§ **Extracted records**
⟨
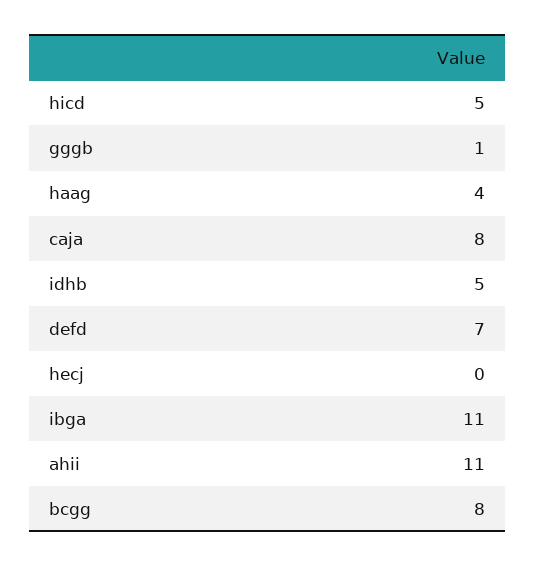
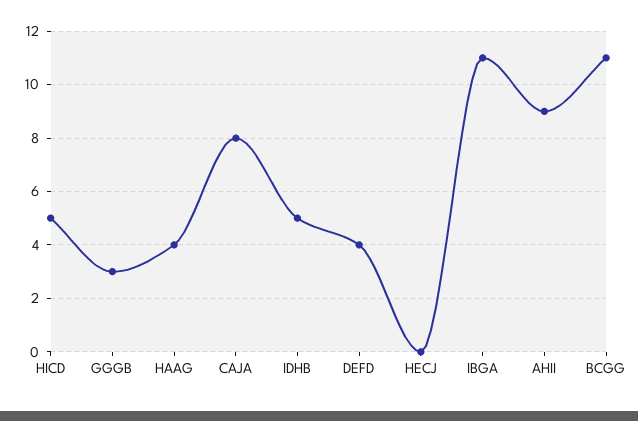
  {
    "hicd": 5,
-   "gggb": 1,
+   "gggb": 3,
    "haag": 4,
    "caja": 8,
    "idhb": 5,
-   "defd": 7,
+   "defd": 4,
    "hecj": 0,
    "ibga": 11,
-   "ahii": 11,
+   "ahii": 9,
-   "bcgg": 8
+   "bcgg": 11
  }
⟩
§ **TO DO**
The result should be every entry, word for word, and no pictures.

§ **TASK RESPONSE**
  {
    "hicd": 5,
-   "gggb": 1,
+   "gggb": 3,
    "haag": 4,
    "caja": 8,
    "idhb": 5,
-   "defd": 7,
+   "defd": 4,
    "hecj": 0,
    "ibga": 11,
-   "ahii": 11,
+   "ahii": 9,
-   "bcgg": 8
+   "bcgg": 11
  }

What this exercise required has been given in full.